[[ MATERIAL PROVIDED open ]]

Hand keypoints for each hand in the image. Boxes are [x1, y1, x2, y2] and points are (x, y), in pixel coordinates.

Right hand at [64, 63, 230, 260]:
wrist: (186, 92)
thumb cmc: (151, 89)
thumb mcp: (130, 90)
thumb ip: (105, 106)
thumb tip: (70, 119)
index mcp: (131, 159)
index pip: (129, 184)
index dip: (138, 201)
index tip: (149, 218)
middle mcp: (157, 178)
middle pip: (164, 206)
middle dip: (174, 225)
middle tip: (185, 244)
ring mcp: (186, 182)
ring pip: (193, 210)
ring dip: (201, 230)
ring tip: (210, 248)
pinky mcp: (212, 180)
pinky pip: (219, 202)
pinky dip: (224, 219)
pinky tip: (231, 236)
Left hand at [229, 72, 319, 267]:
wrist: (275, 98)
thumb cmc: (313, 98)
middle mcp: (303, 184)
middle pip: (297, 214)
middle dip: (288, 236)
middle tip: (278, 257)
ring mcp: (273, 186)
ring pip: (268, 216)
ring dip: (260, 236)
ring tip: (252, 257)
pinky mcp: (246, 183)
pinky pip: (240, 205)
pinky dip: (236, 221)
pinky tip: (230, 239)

[[ MATERIAL PROVIDED closed ]]

* ACTIVITY: Go through the entries above and copy every line containing "index".

* SOLVED PROBLEM:
index mcp: (131, 159)
index pip: (129, 184)
index dip: (138, 201)
index tip: (149, 218)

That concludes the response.